Layer 4: Fuzzy hostname match. When hostname normalization diverges between scanners (one uses FQDN, another uses short name), a normalized hostname comparison after stripping domain suffixes catches most cases. This is the riskiest layer — flag these matches for human review rather than silently accepting them.
Consider a scenario: a team managing roughly 3,000 assets across a primary datacenter and two cloud regions. Qualys ran on-prem, Wiz on cloud, Tenable across both. Before building an explicit asset identity layer, their de facto merge strategy was "group by IP." This worked fine until they migrated a batch of workloads to new VPCs — the IP addresses changed, and suddenly the same logical services appeared as brand-new assets in their merged findings view. Six weeks of posture history effectively disappeared for those assets. A canonical asset ID tied to the cloud resource ARN (which persists through IP changes) would have preserved the continuity.
Deduplication: CVE-Level Correlation
Once asset identity is resolved, CVE-level deduplication is straightforward in principle: if two scanner findings share the same canonical_asset_id and the same CVE ID, they're candidates for merging into a single logical finding.
We're not saying you should discard one of the raw scanner findings — the raw records from each scanner are valuable and should be preserved. What you're building is a logical finding that aggregates across scanner sources, with references back to each contributing raw finding.
The merged logical finding gets:
- cvss_max: the highest CVSS score reported across all scanners (conservative — if one scanner scored it higher, that's worth knowing)
- sources[]: list of contributing scanner findings
- first_seen_ts: earliest first_seen across all contributing findings
- last_seen_ts: latest last_seen across all contributing findings
- remediation_state: only mark as fixed if ALL contributing scanner findings show it fixed — one scanner still seeing it open means it's not actually resolved
That last point on remediation state matters more than it looks. If Qualys marks a finding fixed but Tenable still sees it open, the most common explanation is scan timing (Tenable hasn't run since the patch). The second most common explanation is that the patch was applied to one interface but not another. The third is that the remediation verification logic between scanners differs.

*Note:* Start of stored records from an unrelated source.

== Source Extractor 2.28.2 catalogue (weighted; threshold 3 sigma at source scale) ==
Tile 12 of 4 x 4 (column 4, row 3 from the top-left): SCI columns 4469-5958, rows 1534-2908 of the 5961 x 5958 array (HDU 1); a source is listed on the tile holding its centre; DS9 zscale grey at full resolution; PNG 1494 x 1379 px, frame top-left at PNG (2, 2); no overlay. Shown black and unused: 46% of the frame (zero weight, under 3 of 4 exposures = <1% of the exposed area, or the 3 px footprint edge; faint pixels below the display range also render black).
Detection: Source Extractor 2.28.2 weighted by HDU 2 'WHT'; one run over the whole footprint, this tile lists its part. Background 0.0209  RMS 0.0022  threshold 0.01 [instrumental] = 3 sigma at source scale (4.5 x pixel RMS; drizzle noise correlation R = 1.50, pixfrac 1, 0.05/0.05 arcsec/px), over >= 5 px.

In all three cases, "fixed if all sources agree" is the conservative choice.
What Multi-Scanner Correlation Doesn't Fix
It's worth being direct about the limits here. Multi-scanner deduplication solves the counting problem — you stop seeing 3x the findings because you have 3 scanners. But it doesn't solve the prioritization problem.

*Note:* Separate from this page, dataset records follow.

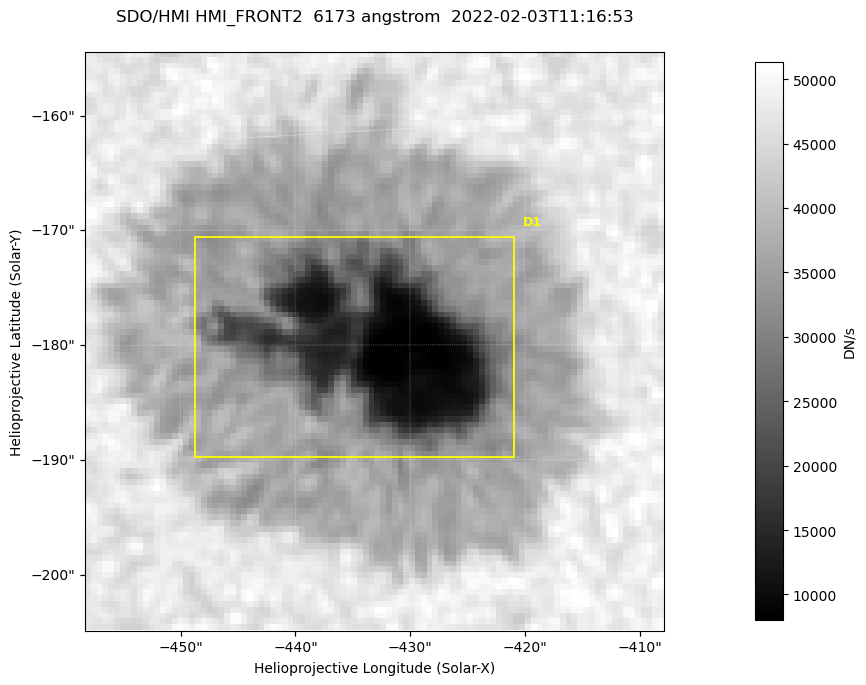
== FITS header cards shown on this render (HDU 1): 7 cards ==
TELESCOP= 'SDO/HMI '           / Telescope
INSTRUME= 'HMI_FRONT2'         / For HMI: HMI_SIDE1, HMI_FRONT2, or HMI_COMBINED
WAVELNTH=                6173. / [angstrom] Wavelength
DATE-OBS= '2022-02-03T11:16:53.400' / [ISO] Observation date {DATE__OBS}
CTYPE1  = 'HPLN-TAN'           / CTYPE1: HPLN
CTYPE2  = 'HPLT-TAN'           / CTYPE2: HPLT
BUNIT   = 'DN/s    '           / Physical Units

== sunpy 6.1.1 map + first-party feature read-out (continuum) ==
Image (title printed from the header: SDO/HMI HMI_FRONT2  6173 angstrom  2022-02-03T11:16:53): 100 x 100 px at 0.504 arcsec/px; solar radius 973 arcsec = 1931 px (partial field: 0.1% of the solar disc is inside the frame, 100% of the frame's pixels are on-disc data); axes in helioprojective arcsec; data unit DN/s (BUNIT, on the colour bar)
Orientation: roll -0.0702 deg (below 1 deg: not rotated)
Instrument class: CONTINUUM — white-light / continuum photospheric image (CONTENT/OBS_TYPE)
Dark features (sunspots / pores): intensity divided by the frame's on-disc median (partial field: no limb-darkening profile); reference = the frame's on-disc median (the 8%-of-disc-diameter window exceeds this field); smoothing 3 px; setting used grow <= 0.75, no closing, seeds <= 0.75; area >= 9 px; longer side >= 3 px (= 1.5 arcsec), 3 px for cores <= 0.7; partial field; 1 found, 1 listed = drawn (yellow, D1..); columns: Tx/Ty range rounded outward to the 2 arcsec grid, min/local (2 s.f., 1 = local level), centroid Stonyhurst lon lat
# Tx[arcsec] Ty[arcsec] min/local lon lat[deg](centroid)
D1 -450..-420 -190..-170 0.17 -27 -16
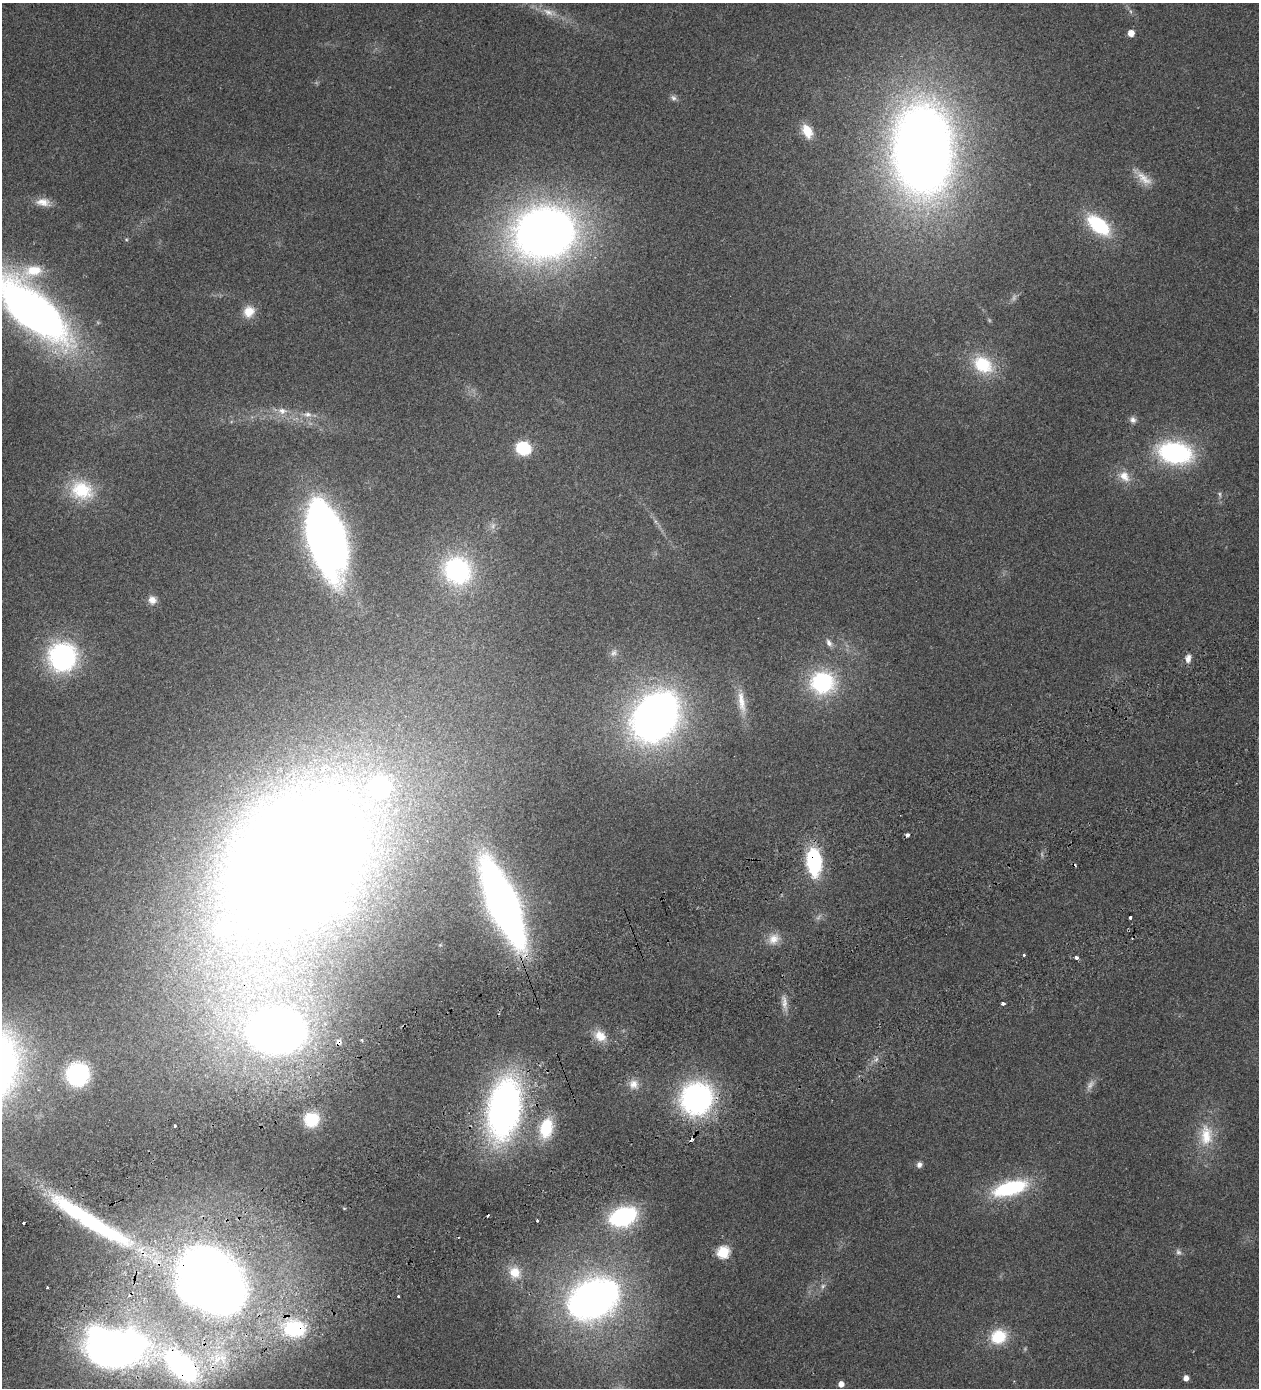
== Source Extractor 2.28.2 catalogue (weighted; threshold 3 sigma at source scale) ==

After deduplication, you still have a merged list that's probably in the thousands, ranked by CVSS, with no business context. The highest-CVSS finding on an isolated dev box is still ranked above a medium-CVSS finding on your payment processing cluster. The correlation layer is necessary infrastructure, but it's not where the prioritization work happens.
We built Vendrsec's ingestion layer to normalize and deduplicate as the first step, then pass the merged findings to the risk scoring layer that factors in asset criticality, network reachability, and exploit intelligence. The deduplication work is invisible to users — it runs before anything they see. But without it, every downstream calculation would be inflated by phantom duplicates, and posture drift tracking over time would be meaningless noise.

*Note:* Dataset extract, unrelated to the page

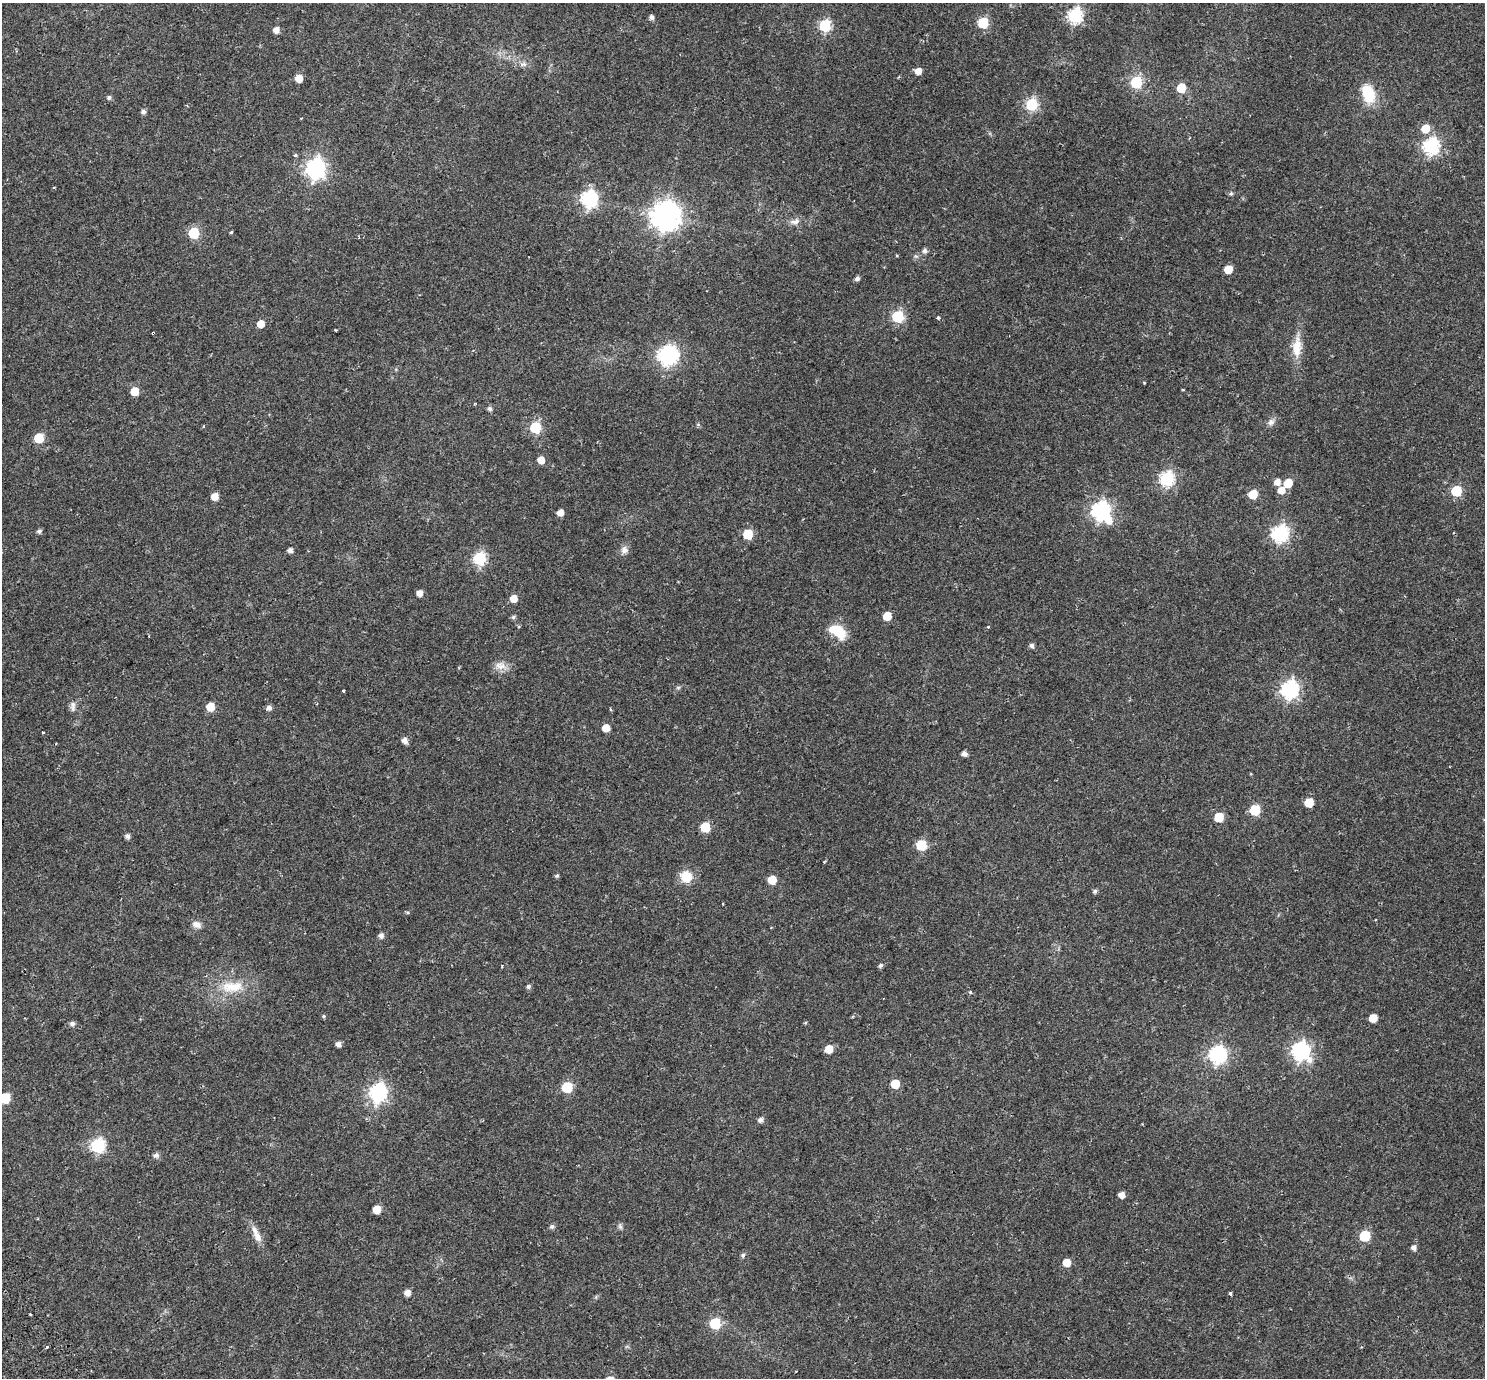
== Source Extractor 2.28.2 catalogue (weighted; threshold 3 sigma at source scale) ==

If you're managing a multi-scanner environment and building this infrastructure yourself, start with the asset identity layer. Everything else — CVE correlation, deduplication logic, severity normalization — is tractable once you have stable canonical asset IDs. Asset identity is where the real complexity lives, and it's the place most teams shortcut with "just use IP" until the first major infrastructure change breaks everything downstream.